その男『D』につき~初恋は独占欲を拗らせる~

駐車場に車を止めて、ちらりと助手席を伺う。
7月に入り、じりじりとした日差しが肌を焼くような暑さなのに、左隣に大人しく座っている彼女は青白い顔をしている。

インテリアのデザインと販売を請け負っている株式会社スパークル。約2ヶ月前に俺が新規で契約を取り付けた企業だ。
そこまで大きな会社じゃないものの、本社があの大企業、水瀬ハウス工業の自社ビルに入っていることも有り、そちらとの繋がりを期待して掛けた営業先だった。

以前は他の病院と契約していて、スパークルの社員が病院まで足を運び健診を受ける形をとっていたが、受診率が悪く総務部のお偉いさんが頭を悩ませていたらしい。秋からはうちで出張健診をすることになった。

今日はその打ち合わせでこうして出向いている。

出張健診は設備の整った医療施設で行うわけではないので、円滑に進めるためには念入りな準備が必要となる。

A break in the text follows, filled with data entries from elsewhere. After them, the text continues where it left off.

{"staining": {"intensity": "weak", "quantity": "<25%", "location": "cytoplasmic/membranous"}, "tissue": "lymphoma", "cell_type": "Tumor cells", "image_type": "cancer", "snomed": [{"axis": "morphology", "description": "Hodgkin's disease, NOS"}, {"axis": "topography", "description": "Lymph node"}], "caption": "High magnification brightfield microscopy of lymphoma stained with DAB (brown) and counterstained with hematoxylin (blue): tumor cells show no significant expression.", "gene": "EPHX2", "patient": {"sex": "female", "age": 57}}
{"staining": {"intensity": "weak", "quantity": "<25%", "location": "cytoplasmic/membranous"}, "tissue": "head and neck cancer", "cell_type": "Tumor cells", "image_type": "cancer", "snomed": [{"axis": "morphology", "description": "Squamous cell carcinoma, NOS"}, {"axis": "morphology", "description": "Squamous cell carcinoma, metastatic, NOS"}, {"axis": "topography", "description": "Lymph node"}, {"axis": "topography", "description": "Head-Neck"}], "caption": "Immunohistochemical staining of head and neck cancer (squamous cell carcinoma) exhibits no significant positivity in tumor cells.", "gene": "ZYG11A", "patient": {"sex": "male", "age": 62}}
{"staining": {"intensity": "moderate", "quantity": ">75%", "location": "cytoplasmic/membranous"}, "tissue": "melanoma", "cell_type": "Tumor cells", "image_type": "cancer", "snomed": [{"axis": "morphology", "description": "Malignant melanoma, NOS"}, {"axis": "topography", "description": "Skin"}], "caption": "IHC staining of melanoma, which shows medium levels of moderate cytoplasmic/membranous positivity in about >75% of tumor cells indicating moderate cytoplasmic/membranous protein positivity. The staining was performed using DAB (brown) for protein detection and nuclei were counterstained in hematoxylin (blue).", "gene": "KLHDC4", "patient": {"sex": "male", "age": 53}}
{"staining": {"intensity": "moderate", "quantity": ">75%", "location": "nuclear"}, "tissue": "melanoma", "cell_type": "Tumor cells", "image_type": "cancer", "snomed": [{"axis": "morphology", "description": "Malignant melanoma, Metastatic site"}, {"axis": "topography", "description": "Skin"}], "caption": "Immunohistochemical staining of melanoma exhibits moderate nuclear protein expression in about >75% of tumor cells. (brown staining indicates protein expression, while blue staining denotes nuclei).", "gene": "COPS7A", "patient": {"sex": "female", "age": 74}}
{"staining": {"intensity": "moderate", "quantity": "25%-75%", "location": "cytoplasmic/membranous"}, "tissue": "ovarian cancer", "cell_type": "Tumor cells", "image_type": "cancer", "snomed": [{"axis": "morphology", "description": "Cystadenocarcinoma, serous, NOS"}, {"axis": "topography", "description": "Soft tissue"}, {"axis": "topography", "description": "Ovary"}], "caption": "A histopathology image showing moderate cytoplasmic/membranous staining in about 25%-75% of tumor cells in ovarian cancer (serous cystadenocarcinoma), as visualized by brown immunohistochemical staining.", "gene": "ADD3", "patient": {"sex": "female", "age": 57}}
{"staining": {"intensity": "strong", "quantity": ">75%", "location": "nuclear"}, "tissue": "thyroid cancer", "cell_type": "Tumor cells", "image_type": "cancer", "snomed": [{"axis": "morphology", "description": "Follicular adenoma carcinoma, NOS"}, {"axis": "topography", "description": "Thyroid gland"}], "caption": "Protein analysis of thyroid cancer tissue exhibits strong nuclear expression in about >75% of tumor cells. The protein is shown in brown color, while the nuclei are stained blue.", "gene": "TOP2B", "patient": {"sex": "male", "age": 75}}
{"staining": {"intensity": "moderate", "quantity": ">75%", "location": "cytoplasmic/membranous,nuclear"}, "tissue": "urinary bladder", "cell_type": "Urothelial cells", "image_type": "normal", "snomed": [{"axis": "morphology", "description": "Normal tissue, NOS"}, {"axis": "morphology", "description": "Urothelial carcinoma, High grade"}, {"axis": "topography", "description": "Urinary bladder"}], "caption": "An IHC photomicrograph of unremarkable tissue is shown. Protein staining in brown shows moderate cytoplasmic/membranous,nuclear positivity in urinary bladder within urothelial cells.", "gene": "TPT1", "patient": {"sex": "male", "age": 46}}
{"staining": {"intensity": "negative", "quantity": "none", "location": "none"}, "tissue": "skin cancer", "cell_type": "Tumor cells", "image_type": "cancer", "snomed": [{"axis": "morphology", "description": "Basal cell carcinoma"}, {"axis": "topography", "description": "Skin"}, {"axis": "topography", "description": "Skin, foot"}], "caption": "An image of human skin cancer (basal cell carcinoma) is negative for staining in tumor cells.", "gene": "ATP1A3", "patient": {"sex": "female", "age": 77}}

まずは大きなレントゲン車を社内の敷地内のどこに停めるのか。邪魔にならない場所で、かつ電源を引かなくてはならないので、導線との兼ね合いが重要になる。

そして社内のどの部屋で健診を行うのか。

大きなホールさえあれば、そこをパーテーションで区切って順番に回って行く学校の体育館で行うようなスタイルで話は早い。

しかしそんなものがある企業はほんの一部。
大体は小さな会議室を4つ程借りて、そこに検査を振り分けて順路を作る。